C. K.: Мы говорили в прошлый раз про семидесятые, и вы говорили, что никакой надежды на изменения не было, что всем казалось, что это навсегда. В какой момент возникло ощущение изменений?
А. Г.: Конечно, в момент начала перестройки, когда мы могли в открытую требовать возвращения Солженицына, Аксенова, когда мы смогли открыто выезжать в горячие точки, создать наш «Апрель». Появилось чувство, что мы можем. Что мы не хотим, а мы можем. И, конечно, в 1989 году, когда я была свидетелем того, как рухнула Берлинская стена — а я была в это время в Берлине.
С. К.: Расскажите, как это было.
А. Г.: Получилось так, что я была в Берлине, кажется, это была какая-то неделя советского кино, не могу сейчас вспомнить, что точно это было. Но зато я помню эту безумную радость, которую мы все испытали, когда это случилось. И меня повезли тут же на радио. Я давала интервью в тот самый день. Я поздравляла всех и сказала, что все, теперь это уже другая жизнь, это другой мир. Мы просто сейчас переходим в другой космос. Но не забудьте, сказала я, что к вам идет Восточная Германия со своим советским прошлым, со своими комплексами, со своей долгой невозможностью влиться в западную жизнь и стать участником западной жизни. И если откуда и пойдет неонацизм, то он пойдет оттуда. И я, кстати, точно все предсказала. Все нацистские организации, какие есть в Берлине, они все оттуда, до сих пор. Но в 1989 году было чувство абсолютного эйфорического счастья, абсолютного, невозможного.
С. К.: Я очень хорошо это время помню по себе, но я спрошу для более молодых читателей. Находясь в Берлине двадцать пять лет назад в 1989 году, вы не чувствовали к себе как к русской никакого негативного отношения?
А. Г.: Не то что не чувствовала — наоборот, я чувствовала совершенно другое. Я чувствовала желание пообщаться со мной, поговорить как с русской еврейкой, я подчеркиваю это, там я для них была русская еврейка, потому что я на эту тему много говорила. По-моему, это была чуть ли не первая моя поездка в Германию, потому что я долго не решалась ехать. Но когда я приехала, я увидела желание относиться к нам — и к евреям, и к русским — тоже как к неким жертвам. Я, конечно, говорю о той среде, в которой я была, я же не была на улицах, так сказать, среди народа, но в той среде, в которой я была, они считали нас тоже жертвами этого режима. И поэтому они к нам относились без всякой вражды, наоборот, как бы это наша и ваша свобода. И, конечно, они понимали, что падение Стены — это наше с ними общее счастье. И действительно, для русской интеллигенции это был праздник, абсолютное было торжество. Вот наконец-то!

## Исходные данные
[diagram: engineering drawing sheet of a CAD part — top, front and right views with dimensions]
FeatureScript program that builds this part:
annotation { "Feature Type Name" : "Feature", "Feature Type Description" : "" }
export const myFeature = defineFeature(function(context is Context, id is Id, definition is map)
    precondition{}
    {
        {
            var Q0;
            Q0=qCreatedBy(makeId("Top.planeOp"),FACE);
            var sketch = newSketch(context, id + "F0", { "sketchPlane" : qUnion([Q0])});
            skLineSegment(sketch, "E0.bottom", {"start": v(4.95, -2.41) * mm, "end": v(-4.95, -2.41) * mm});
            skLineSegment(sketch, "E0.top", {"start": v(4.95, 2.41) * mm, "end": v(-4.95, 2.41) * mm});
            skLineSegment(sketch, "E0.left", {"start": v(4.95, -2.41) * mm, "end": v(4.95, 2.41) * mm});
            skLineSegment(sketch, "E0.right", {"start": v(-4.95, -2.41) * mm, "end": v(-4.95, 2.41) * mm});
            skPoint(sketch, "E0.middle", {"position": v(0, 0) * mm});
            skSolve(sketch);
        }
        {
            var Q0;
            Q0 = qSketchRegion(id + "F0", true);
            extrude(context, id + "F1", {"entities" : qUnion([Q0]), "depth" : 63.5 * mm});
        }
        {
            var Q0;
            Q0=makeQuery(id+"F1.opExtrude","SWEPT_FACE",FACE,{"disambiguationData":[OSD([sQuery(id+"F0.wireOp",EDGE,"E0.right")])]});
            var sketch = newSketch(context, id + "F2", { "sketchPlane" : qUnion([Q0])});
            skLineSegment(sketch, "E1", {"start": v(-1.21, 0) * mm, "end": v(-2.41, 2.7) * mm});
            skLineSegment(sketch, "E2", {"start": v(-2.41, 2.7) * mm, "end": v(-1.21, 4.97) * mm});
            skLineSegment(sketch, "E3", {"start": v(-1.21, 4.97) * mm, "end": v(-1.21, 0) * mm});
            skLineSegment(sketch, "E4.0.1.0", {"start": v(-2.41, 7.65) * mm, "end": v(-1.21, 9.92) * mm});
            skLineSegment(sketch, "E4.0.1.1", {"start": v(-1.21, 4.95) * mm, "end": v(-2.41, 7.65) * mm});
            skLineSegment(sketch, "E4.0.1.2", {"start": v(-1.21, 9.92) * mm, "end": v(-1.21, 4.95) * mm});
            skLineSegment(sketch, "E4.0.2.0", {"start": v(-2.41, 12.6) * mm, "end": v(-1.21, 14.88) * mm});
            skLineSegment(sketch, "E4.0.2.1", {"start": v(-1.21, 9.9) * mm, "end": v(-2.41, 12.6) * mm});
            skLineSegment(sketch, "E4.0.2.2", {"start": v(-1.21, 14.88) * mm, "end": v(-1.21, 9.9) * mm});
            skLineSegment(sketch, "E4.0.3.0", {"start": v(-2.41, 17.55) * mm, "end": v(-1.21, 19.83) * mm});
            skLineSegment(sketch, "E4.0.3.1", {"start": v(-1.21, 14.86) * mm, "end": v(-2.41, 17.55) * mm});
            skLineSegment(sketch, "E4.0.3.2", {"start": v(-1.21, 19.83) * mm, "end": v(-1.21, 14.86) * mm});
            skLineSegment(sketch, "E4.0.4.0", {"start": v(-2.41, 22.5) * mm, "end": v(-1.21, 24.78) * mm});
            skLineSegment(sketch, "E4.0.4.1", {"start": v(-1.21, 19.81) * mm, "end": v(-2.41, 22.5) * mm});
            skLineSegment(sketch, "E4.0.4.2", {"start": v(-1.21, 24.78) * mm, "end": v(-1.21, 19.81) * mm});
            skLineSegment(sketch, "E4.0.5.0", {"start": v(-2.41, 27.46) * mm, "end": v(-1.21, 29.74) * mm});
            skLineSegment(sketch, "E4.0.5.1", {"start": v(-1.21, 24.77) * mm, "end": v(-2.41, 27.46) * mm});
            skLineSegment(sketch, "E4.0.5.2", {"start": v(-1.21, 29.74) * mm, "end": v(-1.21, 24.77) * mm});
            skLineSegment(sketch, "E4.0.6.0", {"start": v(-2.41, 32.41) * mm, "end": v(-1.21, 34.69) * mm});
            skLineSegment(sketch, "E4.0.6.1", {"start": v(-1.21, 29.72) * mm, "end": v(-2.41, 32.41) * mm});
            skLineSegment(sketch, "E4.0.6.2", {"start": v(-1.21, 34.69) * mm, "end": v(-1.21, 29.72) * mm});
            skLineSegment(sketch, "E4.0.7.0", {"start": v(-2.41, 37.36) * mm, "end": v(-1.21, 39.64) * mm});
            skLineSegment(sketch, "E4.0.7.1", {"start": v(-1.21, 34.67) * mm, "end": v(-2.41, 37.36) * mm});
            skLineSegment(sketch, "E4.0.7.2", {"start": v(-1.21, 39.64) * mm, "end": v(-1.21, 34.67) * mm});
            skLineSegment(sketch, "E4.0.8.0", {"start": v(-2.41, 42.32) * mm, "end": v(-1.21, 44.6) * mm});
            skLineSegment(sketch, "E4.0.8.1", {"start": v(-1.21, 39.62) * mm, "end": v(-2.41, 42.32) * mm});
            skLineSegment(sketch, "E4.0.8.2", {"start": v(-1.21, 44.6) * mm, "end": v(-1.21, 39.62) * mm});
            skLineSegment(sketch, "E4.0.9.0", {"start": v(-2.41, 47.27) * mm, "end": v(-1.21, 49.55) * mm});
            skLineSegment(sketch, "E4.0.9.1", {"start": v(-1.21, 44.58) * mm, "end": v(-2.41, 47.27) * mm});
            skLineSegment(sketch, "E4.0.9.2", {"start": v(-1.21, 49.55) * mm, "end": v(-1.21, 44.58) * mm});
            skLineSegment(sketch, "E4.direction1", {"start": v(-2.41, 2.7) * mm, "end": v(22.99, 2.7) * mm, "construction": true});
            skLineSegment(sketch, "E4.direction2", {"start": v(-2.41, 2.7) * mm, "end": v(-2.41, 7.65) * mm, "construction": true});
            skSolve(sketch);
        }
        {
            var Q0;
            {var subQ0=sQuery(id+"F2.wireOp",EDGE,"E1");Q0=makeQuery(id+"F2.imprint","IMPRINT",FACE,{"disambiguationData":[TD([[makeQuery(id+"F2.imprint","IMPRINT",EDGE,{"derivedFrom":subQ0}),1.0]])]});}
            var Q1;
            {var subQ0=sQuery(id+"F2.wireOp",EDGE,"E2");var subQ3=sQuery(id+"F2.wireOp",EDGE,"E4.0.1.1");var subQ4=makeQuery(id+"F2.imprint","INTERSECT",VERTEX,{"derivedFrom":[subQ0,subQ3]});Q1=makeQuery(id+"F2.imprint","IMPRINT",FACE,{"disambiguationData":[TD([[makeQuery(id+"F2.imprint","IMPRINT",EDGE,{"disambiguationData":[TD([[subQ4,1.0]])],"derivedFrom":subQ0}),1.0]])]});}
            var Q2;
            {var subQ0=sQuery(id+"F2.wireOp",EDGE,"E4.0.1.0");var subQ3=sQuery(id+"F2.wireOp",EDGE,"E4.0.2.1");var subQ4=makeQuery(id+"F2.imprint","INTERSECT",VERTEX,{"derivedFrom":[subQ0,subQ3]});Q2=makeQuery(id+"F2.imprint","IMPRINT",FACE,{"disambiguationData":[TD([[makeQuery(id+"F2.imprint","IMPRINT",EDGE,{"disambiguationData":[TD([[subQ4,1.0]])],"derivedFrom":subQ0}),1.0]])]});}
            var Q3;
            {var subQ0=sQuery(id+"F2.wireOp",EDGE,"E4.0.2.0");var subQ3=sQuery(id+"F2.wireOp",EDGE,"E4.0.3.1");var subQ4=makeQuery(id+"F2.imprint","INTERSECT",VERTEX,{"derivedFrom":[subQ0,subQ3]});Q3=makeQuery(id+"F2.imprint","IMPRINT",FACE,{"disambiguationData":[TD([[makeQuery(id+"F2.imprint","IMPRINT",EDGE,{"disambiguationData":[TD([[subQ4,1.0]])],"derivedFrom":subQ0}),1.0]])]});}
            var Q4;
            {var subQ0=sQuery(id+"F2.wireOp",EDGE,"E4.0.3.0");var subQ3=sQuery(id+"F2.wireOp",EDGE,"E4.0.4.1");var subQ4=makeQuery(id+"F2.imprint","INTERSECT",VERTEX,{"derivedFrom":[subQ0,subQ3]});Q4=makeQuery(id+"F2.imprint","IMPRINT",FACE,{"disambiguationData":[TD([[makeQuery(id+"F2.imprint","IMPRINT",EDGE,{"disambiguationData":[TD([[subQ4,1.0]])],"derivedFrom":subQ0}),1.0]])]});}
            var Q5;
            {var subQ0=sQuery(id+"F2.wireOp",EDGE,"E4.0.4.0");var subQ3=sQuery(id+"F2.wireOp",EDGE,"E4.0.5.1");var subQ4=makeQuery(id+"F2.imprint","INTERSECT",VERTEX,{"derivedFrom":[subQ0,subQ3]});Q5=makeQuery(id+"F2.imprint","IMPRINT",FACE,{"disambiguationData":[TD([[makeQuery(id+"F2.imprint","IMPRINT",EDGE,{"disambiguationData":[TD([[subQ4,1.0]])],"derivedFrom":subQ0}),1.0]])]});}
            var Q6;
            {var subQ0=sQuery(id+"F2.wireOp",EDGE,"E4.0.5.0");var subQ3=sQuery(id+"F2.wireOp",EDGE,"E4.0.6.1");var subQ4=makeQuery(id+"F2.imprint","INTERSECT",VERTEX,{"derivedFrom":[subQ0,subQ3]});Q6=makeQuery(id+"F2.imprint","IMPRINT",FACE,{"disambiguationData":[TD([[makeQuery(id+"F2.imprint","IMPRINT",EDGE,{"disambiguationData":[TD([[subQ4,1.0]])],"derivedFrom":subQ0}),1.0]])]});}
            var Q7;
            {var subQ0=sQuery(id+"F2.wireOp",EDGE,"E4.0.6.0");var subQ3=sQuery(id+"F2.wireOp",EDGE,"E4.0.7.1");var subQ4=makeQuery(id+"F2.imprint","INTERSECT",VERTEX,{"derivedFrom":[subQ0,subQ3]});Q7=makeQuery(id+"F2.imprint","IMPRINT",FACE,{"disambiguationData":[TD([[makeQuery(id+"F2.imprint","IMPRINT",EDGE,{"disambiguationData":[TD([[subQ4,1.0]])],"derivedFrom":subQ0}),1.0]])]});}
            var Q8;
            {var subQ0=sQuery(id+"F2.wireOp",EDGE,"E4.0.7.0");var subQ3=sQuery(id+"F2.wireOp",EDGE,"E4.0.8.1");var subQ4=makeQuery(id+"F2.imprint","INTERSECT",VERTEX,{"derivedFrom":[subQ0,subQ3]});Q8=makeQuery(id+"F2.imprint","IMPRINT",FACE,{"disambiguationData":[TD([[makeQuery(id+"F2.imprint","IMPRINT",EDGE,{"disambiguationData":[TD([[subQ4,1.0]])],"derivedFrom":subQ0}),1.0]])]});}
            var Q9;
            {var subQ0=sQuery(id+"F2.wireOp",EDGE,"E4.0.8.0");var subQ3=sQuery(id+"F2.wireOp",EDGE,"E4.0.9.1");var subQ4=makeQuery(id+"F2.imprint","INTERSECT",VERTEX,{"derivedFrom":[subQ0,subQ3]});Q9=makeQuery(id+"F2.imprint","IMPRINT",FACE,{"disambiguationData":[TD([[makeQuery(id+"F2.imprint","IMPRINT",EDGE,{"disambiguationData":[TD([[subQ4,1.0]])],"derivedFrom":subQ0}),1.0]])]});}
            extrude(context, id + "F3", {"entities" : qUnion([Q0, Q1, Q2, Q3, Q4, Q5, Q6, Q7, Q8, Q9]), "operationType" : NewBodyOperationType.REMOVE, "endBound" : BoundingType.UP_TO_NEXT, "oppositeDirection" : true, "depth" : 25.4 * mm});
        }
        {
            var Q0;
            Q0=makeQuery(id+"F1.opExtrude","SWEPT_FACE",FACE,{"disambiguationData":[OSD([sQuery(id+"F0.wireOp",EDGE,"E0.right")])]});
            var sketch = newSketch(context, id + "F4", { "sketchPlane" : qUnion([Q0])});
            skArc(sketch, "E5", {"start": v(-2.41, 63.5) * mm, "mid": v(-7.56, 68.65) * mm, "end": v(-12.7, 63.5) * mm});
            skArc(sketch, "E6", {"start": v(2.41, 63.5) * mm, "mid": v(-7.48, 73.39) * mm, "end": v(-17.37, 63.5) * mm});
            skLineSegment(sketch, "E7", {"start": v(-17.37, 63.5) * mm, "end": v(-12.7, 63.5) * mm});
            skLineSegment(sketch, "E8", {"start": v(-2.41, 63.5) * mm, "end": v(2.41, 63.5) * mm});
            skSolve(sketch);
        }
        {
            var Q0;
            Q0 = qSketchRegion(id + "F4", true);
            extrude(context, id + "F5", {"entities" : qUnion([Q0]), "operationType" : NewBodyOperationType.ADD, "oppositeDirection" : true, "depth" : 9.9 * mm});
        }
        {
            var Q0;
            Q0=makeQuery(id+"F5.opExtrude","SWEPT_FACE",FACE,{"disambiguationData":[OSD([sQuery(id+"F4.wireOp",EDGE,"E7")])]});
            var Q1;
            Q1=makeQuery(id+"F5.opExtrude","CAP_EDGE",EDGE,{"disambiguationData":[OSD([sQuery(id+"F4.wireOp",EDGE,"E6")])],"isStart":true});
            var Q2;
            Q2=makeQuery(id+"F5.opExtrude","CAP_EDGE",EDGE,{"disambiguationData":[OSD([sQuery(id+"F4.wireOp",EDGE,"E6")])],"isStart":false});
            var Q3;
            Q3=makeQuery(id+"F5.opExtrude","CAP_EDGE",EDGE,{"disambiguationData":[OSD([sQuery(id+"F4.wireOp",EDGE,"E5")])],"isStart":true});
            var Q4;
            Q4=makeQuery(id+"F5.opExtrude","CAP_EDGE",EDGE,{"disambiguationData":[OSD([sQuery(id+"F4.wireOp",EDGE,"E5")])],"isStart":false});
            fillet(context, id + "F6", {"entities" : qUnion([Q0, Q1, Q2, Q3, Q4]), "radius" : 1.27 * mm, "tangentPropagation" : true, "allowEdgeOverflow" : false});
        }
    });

## Задания
**A.** Перечислите все строки записей, в которых встречается строка «sketchPlane».
**B.** Продолжите интервью о перестройке и падении Берлинской стены, начав сразу после его последней фразы.

## Ответы к заданиям
**A.**
            var sketch = newSketch(context, id + "F0", { "sketchPlane" : qUnion([Q0])});
            var sketch = newSketch(context, id + "F2", { "sketchPlane" : qUnion([Q0])});
            var sketch = newSketch(context, id + "F4", { "sketchPlane" : qUnion([Q0])});

**B.**
Вот, пожалуй, главными были эти два момента. Вот «Апрель» — «Апрель» мы создали в 1988 году, по-моему, даже в 87-м. «Апрель» — это было большое событие. Оно сыграло колоссальную роль, и я счастлива, что я была одним из организаторов.
С. К.: Расскажите чуть подробнее про «Апрель», опять же для тех, кто не застал.
А. Г.: Ну, всем известно, а кому неизвестно, я могу напомнить, что Союз писателей был абсолютно кагэбэшной организацией. Во главе Союза стояли кагэбэшные генералы, которые тома издавали, никто их никогда не вспомнит и не узнает. Это были служивые ребята. Кстати, ни в одном союзе их не было столько, еще со времен Фадеева. Да и вообще, еще со времен Сталина пошло, что ни в одном творческом союзе не было столько арестов, не было столько глумления, как в Союзе писателей. Вот Союз кинематографистов в этом смысле был гораздо чище в своем поведении, чем Союз писателей, который был самой идеологической и идеологизированной организацией. И поэтому его руководство всегда отличалось абсолютной служивостью и желанием сделать гораздо больше, чем от них требовалось, и поэтому там была соответствующая атмосфера. И поэтому, когда зашла речь о том, чтобы создавать вот такое независимое движение писателей «Апрель», очень много народу откликнулось. По-моему, вся секция переводчиков вошла в нашу организацию — потому что среди переводчиков было очень много суперинтеллигентных людей — и поэтов, и прозаиков, которые не могли печатать свои произведения и шли в переводчики.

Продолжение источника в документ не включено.